Николай Иванович сокрушенно вздохнул. Взял со столика карандаш, покрутил, положил обратно. Он был огорчен и расстроен: спорить с Андреевым было трудно, да и не хотелось. Полчаса назад он получил из Владивостока радиограмму: ему рекомендовалось вплоть до прояснения обстановки выйти из района загадочных радиосигналов. Прямого приказа о возвращении не было, поэтому капитан, прежде чем распорядиться о перемене курса, решил посоветоваться с Андреевым. И вот…
- Александр Михайлович, дорогой, - заговорил Щербатов, стараясь не смотреть в глаза Андрееву. - Поймите и вы меня: не имею я права рисковать экипажем и судном. И вами лично, Александр Михайлович. За чистую монету эту шумиху с островом я, конечно, не принимаю, но на всякий случай давайте повернем… Переждем немножко. А потом, глядишь, еще и вернемся сюда. К вашей четвертой… Идет?
- Ффу!.. - Андреев в сердцах откинулся на спинку дивана, скрестил на груди руки. - На колу мочало…
Капитан обидчиво пожал плечами, но смолчал. Свирепо посапывая, Андреев о чем-то думал. Потом вдруг улыбнулся добродушно и просто.

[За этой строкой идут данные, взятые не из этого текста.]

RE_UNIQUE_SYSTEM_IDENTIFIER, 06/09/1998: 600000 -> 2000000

- Послушайте, Николай Иванович. - Его маленькие голубые глазки смотрели хитровато и благожелательно. - Вы не учли весьма важное обстоятельство. Если бы "Иртышу" грозила опасность, ваше начальство не стало бы в позу осторожного советчика - вам бы приказали немедленно повернуть. Это раз. Во-вторых, я не настаиваю, чтобы нам полным ходом идти к острову. Давайте поползем на самых малых оборотах. А, паче чаяния, заметим неладное или приказ получим - полный назад. Неужели вы, бывший военный, советский капитан, пойдете на поводу у каких-то мистификаторов? Ей-ей, не верю. Ну, по рукам?

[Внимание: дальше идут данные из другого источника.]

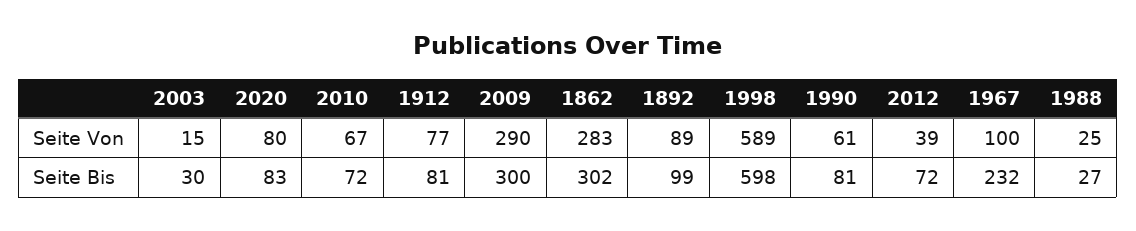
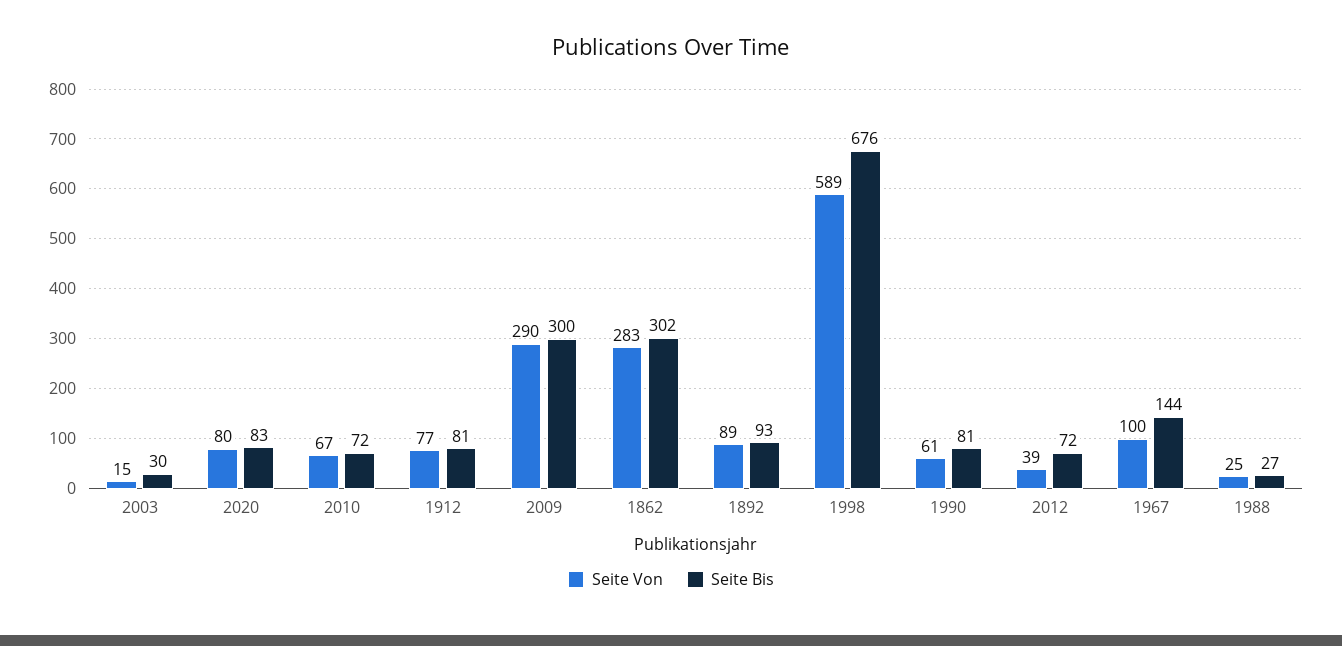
Seite Bis, 1892: 99 -> 93
Seite Bis, 1998: 598 -> 676
Seite Bis, 1967: 232 -> 144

- Сегодня по курсу вахтенные заметили в небе какую-то штуку вроде "тарелочки", - вместо ответа угрюмо произнес Щербатов, упорно глядя в сторону. - Пытались рассмотреть в бинокли, но против солнца невозможно…
- "Тарелочка?" - Андреев откровенно расхохотался, обнял капитана за плечи, насильно заглянул в глаза. - Значит, и вы поддались? Не поверю, ни за что не поверю, что вы это серьезно. И все-таки - по рукам?..
- Ладно. - Щербатов невесело пожал огромную андреевскую ладонь. - Но имейте в виду: ближе чем на три мили не подойдем, и при первой же…
- Так мы же договорились! - весело гаркнул Андреев, вставая. - А признайтесь, любопытно было бы и на островок заглянуть? Шучу, шучу…
Простившись с капитаном, Александр Михайлович сразу же направился в свою каюту с твердым намерением поработать. Однако уже на полдороге передумал, поднялся на палубу и довольно долго стоял у фальдшборта, вглядываясь в утомленный зноем, сверкающий миллиардами солнечных блесток океан.
Конечно, вряд ли что случится - до впадины всего миль… пожалуй, теперь уже не больше восьми, совсем чепуха. Можно будет на худой конец и без промеров обойтись, обозначить - и назад. Риск небольшой, зато дело не пострадает. Это главное. И все же…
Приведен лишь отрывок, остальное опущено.